■ EXTRACTED MATERIAL
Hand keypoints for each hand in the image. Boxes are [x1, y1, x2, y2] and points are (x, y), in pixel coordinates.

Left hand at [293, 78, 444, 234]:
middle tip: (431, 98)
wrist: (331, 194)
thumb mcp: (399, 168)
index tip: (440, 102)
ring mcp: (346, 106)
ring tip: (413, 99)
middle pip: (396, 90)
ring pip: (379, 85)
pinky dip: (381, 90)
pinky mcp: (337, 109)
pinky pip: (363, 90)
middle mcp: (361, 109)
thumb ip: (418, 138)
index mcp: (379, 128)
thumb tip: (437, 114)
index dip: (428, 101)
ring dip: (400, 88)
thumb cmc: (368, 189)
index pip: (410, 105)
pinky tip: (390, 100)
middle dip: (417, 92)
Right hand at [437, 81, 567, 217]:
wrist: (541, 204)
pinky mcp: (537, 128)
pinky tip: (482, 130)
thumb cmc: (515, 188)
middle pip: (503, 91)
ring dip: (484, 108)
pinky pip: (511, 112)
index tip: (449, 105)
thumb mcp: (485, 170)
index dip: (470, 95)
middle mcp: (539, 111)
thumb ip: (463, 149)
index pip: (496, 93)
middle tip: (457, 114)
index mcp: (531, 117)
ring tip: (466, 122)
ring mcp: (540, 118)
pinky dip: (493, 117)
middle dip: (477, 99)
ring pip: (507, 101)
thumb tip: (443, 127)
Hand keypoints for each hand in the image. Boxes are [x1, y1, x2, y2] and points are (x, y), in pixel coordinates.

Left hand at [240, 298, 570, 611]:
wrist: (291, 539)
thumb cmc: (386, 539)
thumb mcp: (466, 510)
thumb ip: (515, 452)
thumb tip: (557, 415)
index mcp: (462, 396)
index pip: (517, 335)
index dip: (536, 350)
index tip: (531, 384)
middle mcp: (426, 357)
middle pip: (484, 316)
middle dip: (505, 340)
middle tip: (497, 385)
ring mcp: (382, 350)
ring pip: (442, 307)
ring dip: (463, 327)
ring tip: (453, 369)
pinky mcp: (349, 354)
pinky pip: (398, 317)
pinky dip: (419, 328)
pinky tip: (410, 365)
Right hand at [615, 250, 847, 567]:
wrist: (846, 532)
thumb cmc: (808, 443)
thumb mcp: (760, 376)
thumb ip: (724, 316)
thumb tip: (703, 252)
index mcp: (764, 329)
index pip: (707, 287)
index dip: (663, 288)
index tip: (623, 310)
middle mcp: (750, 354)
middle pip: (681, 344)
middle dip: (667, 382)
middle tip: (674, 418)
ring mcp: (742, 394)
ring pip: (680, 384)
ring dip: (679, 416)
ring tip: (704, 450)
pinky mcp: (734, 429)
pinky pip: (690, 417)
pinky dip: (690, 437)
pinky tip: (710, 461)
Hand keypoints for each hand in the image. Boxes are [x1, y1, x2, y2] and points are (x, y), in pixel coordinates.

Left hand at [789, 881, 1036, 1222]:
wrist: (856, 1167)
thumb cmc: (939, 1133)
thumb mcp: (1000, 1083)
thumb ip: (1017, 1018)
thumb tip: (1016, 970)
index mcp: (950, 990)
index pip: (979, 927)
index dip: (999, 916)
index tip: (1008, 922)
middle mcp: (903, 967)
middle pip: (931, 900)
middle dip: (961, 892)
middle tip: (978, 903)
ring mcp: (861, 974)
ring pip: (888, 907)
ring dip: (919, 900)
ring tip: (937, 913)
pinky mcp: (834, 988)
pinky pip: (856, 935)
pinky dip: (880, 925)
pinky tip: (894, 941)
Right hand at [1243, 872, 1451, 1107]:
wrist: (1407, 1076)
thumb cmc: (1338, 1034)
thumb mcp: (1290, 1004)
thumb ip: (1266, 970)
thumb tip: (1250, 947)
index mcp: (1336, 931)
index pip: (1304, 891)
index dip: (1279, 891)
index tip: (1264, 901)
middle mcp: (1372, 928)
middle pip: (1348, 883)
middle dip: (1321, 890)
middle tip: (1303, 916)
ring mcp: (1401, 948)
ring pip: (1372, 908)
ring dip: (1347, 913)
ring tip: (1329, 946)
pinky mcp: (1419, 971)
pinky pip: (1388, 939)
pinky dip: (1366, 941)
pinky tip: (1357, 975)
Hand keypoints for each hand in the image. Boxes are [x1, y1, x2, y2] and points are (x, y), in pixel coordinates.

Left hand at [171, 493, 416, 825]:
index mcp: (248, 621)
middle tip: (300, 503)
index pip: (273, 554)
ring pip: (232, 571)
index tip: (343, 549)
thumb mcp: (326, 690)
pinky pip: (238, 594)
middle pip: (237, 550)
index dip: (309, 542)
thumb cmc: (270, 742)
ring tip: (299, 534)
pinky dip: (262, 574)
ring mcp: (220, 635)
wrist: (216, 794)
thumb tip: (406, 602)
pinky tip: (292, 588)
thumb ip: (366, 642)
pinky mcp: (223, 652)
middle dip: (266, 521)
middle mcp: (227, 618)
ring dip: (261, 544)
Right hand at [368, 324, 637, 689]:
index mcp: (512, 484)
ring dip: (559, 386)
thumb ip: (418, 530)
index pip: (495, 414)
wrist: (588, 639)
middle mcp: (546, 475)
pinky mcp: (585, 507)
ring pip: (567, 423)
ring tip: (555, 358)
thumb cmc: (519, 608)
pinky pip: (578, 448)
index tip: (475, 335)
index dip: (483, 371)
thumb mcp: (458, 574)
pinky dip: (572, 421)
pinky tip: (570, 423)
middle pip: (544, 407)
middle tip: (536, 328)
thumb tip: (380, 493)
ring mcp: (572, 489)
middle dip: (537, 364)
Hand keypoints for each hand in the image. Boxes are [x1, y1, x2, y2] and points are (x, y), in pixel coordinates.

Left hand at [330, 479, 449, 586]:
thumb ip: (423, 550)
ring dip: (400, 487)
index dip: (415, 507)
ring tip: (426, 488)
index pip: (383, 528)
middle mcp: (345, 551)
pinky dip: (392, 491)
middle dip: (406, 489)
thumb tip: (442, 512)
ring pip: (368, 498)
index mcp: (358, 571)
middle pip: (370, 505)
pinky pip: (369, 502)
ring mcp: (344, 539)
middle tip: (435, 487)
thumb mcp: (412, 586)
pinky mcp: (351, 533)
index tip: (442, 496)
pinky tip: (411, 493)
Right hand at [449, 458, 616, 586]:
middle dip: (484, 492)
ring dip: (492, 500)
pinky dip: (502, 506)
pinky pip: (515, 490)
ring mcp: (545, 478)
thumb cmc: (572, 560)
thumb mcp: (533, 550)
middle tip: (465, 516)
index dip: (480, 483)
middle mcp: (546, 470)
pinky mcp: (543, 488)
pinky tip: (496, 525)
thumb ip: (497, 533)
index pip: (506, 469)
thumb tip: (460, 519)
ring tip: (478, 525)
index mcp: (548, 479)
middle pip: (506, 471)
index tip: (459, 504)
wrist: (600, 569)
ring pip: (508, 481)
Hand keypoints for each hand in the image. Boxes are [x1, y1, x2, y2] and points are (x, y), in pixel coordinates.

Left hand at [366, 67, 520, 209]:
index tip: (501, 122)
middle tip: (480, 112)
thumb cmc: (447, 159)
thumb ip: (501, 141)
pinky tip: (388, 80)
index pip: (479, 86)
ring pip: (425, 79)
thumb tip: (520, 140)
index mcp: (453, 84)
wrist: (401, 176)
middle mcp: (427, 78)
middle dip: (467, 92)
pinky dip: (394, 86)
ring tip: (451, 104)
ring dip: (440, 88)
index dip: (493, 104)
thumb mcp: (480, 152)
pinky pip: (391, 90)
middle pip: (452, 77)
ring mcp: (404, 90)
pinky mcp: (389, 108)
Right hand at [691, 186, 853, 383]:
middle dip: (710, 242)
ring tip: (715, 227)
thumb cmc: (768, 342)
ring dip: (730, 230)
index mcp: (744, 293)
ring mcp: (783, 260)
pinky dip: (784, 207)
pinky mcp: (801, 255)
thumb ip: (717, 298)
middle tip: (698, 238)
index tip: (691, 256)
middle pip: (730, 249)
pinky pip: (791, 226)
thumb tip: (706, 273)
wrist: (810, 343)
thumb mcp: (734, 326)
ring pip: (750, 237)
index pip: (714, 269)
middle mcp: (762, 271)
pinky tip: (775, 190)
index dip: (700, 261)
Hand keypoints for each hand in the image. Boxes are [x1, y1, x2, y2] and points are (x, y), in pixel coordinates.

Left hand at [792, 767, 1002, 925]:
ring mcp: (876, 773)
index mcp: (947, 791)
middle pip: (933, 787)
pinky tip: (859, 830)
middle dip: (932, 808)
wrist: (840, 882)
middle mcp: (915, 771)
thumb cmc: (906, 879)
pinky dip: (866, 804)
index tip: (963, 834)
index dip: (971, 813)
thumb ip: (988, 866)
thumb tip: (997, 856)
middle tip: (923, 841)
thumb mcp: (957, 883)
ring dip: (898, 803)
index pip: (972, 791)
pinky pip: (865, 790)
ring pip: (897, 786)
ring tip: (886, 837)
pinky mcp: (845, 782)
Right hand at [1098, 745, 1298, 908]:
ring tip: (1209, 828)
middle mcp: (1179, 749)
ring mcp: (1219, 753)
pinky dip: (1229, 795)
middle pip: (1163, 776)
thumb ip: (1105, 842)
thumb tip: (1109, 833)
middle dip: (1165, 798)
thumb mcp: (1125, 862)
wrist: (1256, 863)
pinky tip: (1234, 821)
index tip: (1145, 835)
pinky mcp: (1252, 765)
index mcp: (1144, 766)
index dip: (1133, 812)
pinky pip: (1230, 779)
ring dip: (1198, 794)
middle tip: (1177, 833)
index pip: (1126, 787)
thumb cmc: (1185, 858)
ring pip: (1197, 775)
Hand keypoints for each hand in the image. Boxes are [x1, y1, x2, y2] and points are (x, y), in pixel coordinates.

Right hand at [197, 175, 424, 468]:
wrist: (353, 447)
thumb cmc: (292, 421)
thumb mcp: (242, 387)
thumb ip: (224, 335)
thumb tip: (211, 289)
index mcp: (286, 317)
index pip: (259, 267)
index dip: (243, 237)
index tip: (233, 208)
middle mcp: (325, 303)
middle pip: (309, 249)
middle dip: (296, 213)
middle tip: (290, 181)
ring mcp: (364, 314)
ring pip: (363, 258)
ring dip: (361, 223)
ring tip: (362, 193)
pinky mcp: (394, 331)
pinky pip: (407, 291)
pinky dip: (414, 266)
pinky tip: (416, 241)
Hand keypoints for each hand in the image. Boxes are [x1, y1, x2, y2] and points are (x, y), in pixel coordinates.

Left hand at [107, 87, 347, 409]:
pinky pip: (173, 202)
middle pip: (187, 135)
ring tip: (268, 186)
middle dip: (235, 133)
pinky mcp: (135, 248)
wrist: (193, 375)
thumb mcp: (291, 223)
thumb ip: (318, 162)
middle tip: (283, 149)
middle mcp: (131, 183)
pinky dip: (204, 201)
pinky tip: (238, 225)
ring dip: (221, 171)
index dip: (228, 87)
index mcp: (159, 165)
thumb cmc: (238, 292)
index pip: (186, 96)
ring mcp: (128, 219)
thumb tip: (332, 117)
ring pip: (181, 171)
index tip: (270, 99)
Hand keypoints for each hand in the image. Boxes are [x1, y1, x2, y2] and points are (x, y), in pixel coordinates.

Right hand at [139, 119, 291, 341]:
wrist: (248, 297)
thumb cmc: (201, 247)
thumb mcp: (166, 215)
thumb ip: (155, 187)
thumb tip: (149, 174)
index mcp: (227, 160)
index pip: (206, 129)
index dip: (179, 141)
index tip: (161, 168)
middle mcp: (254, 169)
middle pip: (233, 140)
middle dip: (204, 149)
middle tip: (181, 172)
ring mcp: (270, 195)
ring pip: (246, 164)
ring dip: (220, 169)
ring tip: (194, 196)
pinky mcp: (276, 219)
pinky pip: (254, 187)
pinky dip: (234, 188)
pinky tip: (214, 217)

■ AIM OF THE TASK
Send back an exact copy of only the lines from the line with "pinky pip: (515, 490)" up to and including the line with "ring tip: (1209, 828)" in the data above.

■ EXERCISE RESULT
pinky pip: (515, 490)
ring mcp: (545, 478)
thumb cmc: (572, 560)
thumb mcp: (533, 550)
middle tip: (465, 516)
index dip: (480, 483)
middle mcp: (546, 470)
pinky mcp: (543, 488)
pinky tip: (496, 525)
thumb ip: (497, 533)
index pip: (506, 469)
thumb tip: (460, 519)
ring tip: (478, 525)
index mcp: (548, 479)
middle pip: (506, 471)
index tip: (459, 504)
wrist: (600, 569)
ring pip: (508, 481)
Hand keypoints for each hand in the image. Boxes are [x1, y1, x2, y2] and points are (x, y), in pixel coordinates.

Left hand at [366, 67, 520, 209]:
index tip: (501, 122)
middle tip: (480, 112)
thumb cmc: (447, 159)
thumb ip: (501, 141)
pinky tip: (388, 80)
index pip: (479, 86)
ring pip: (425, 79)
thumb tip: (520, 140)
index mcp: (453, 84)
wrist: (401, 176)
middle mcp: (427, 78)
middle dip: (467, 92)
pinky dip: (394, 86)
ring tip: (451, 104)
ring dip: (440, 88)
index dip: (493, 104)
thumb mcp: (480, 152)
pinky pip: (391, 90)
middle pip: (452, 77)
ring mcp: (404, 90)
pinky mcp: (389, 108)
Right hand at [691, 186, 853, 383]:
middle dip: (710, 242)
ring tip: (715, 227)
thumb cmc: (768, 342)
ring dip: (730, 230)
index mcp: (744, 293)
ring mcp: (783, 260)
pinky dip: (784, 207)
pinky mcp: (801, 255)
thumb ip: (717, 298)
middle tip: (698, 238)
index tip: (691, 256)
middle pip: (730, 249)
pinky pip: (791, 226)
thumb tip: (706, 273)
wrist: (810, 343)
thumb mcp: (734, 326)
ring pip: (750, 237)
index pip: (714, 269)
middle mcp: (762, 271)
pinky tip: (775, 190)
index dip: (700, 261)
Hand keypoints for each hand in the image. Boxes are [x1, y1, x2, y2] and points are (x, y), in pixel coordinates.

Left hand at [792, 767, 1002, 925]:
ring mcp: (876, 773)
index mcp: (947, 791)
middle pip: (933, 787)
pinky tip: (859, 830)
middle dip: (932, 808)
wrist: (840, 882)
middle mcp: (915, 771)
thumb cmc: (906, 879)
pinky dip: (866, 804)
index tip: (963, 834)
index dip: (971, 813)
thumb ip: (988, 866)
thumb tip: (997, 856)
middle tip: (923, 841)
thumb mcp: (957, 883)
ring dip: (898, 803)
index pip: (972, 791)
pinky pip: (865, 790)
ring pip: (897, 786)
ring tip: (886, 837)
pinky mcp: (845, 782)
Right hand at [1098, 745, 1298, 908]:
ring tip: (1209, 828)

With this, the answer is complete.